A Forensic Audit report, which has been passed to the Sunday Standard, details how corruption in the Fengyue Glass Project in Palapye may have leaked close to P100 million into the wrong pockets.
The paper trail reveals how the Botswana Development Corporation paid Shanghai Fengyue US $2.5 million (about P16 million) as costs for the technology licence and royalties for the Luoyang technology although Shanghai Fengyue does not own the intellectual property rights to the technology.
Forensic auditors were able to establish that Shanghai Fengyue China lied to BDC that it owned the intellectual property rights while, in fact, the rights belonged to China Luoyang Float Glass Group.
In a startling revelation, China Luoyang Float Glass Group approached BDC to build the Palapye plant as a turn-key project for US $34.2 million while Shanghai Fengyue China charged BDC US $73.9 million, and this excludes additional items that Shanghai Fengyue China is now asking the BDC to pay for.
Curiously, BDC executive managers responsible for the project kept the China Luoyang bid away from the board.
Indications are that Shanghai Fengyue inflated its BDC bid to raise money for Shanghai Fengyue Virgin Island’s equity in its partnership with BDC.
It emerged in the Forensic Audit Report that a joint director in Shanghai Fengyue China and Shanghai Fengyue Virgin Islands lied to BDC that the Chinese company had agreed to go into a joint venture with BDC.
As it turned out Shanghai Fengyue China had indicated that it had no interest in partnering with BDC for the glass project. In an apparent attempt to save the deal, a briefcase company – Shanghai Fengyue British Virgin Islands – was quickly put together to go into partnership with BDC.
The forensic audit report states: “from a review of the records in the possession of the BDC, we have found no evidence that any due diligence was completed by the BDC managers on Shanghai Fengyue BVI. At the stage that BDC’s representatives signed the shareholders agreement between BDC and Shanghai Fengyue BVI, Shanghai Fengyue BVI was a new company with no track record or experience in the manufacture of glass and it had no proven financial resources.”
The report details how the briefcase company failed to raise money for its equity contribution. It was only after Fengyue Glass Company Botswana a joint company with BDC drew US$10 million from a credit line wholly secured by BDC with Standard Chartered Bank and deposited it into the Shanghai Fengyue China account that less than 20 days later the money was deposited back into the Botswana joint venture company as Shanghai Fengyue BVI equity contribution.
At the time of the forensic audit, the glass manufacturing plant project was behind schedule. Although it was only at 48 percent completion, the BDC contributions had been exhausted because disbursement had been made in advance of progress. The audit found that contractors were overpaid and, in some instances, paid for supplies not delivered. The BDC was left with only P100 million working capital, which was to be used once the project had been commissioned. It is believed that part of the money may have been diverted to raise equity for Shanghai Fengyue.

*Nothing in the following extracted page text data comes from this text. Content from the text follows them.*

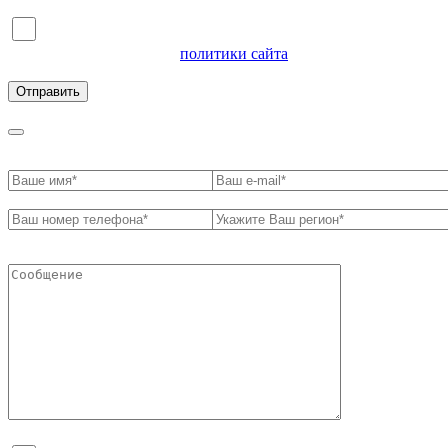
Я согласен на обработку персональных данных и
ознакомлен с условиями
политики сайта
в отношении
обработки персональных данных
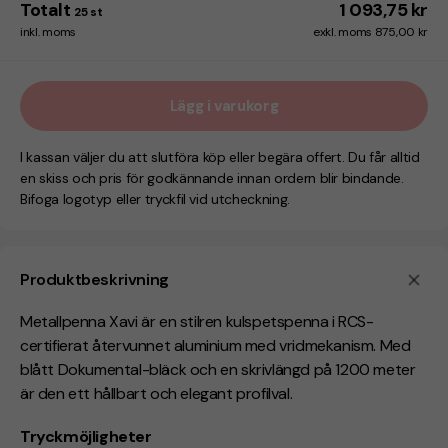
Totalt
1 093,75 kr
25
st
inkl. moms
exkl. moms 875,00 kr
Lägg i varukorg
I kassan väljer du att slutföra köp eller begära offert. Du får alltid
en skiss och pris för godkännande innan ordern blir bindande.
Bifoga logotyp eller tryckfil vid utcheckning.
Produktbeskrivning
Metallpenna Xavi är en stilren kulspetspenna i RCS-
certifierat återvunnet aluminium med vridmekanism. Med
blått Dokumental-bläck och en skrivlängd på 1200 meter
är den ett hållbart och elegant profilval.
Tryckmöjligheter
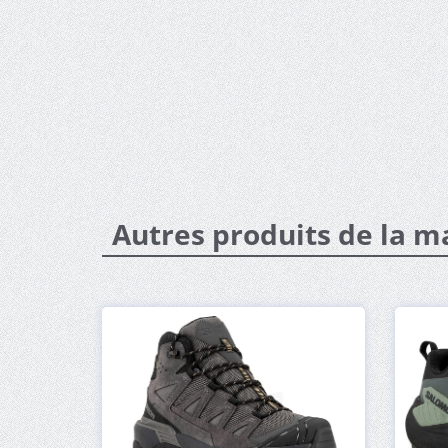
Autres produits de la 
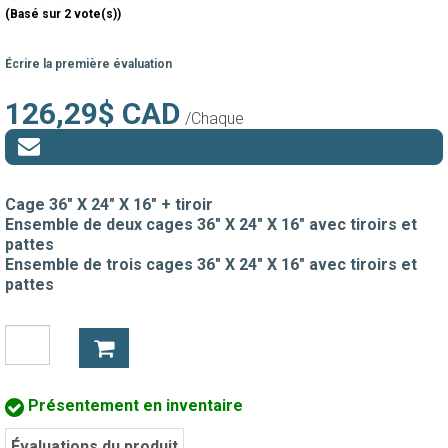
(Basé sur 2 vote(s))
Écrire la première évaluation
126,29$ CAD
/Chaque
Cage 36" X 24" X 16" + tiroir
Ensemble de deux cages 36" X 24" X 16" avec tiroirs et
pattes
Ensemble de trois cages 36" X 24" X 16" avec tiroirs et
pattes
Présentement en inventaire
Évaluations du produit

At the time of the audit, Shanghai Fengyue BVI, which is the majority shareholder in the project, had only made US$16 million as equity, falling short of the required US$ 20 million.
Earlier this year, the BDC reallocated P46 million from the P100 million project working capital to the construction phase despite the fact that Shanghai Fengyue quoted the glass manufacturing plant as a turn-key project. Some of the board members who have been fired are understood to have earlier this year voted against the re-allocation of P 46 million of the working capital into the project construction phase. The three directors were however outvoted.
Last month, BDC management made another application to the board for authority to “inject additional equity of P23 360 118.73 into Fengyue Glass Manufacturing Botswana. P 9 000 841.73 of which is to reimburse Shanghai Fengyue for expenditure already incurred for geological and finance charges. Some of the funds were required to partly finance the provision of power step-down transformers and diesel power plant”.
The BDC management further proposed that should Shanghai Fengyue fail to contribute their portion of P19 034 392.69 to its shareholding to also part finance power stepÔÇôdown and their transformers, BDC should inject the entire additional funds required of P 33 393 669.69 as preference shares in Fengyue Botswana Glass Manufacturing. That the BDC be allowed to convert the above Preference Shares of P33 393 669.69 into equity in 12 months in the event that Shanghai Fengyue completely fails to contribute its pro rata share of P19 034 392.69.
BDC management also approached the BDC board to approve re-allocation of P 28 227 899.00 in the form of preference shares to cover scope variation.
BDC management is further asking that the corporation absorb the adverse exchange rate movement of P62 999 617.00.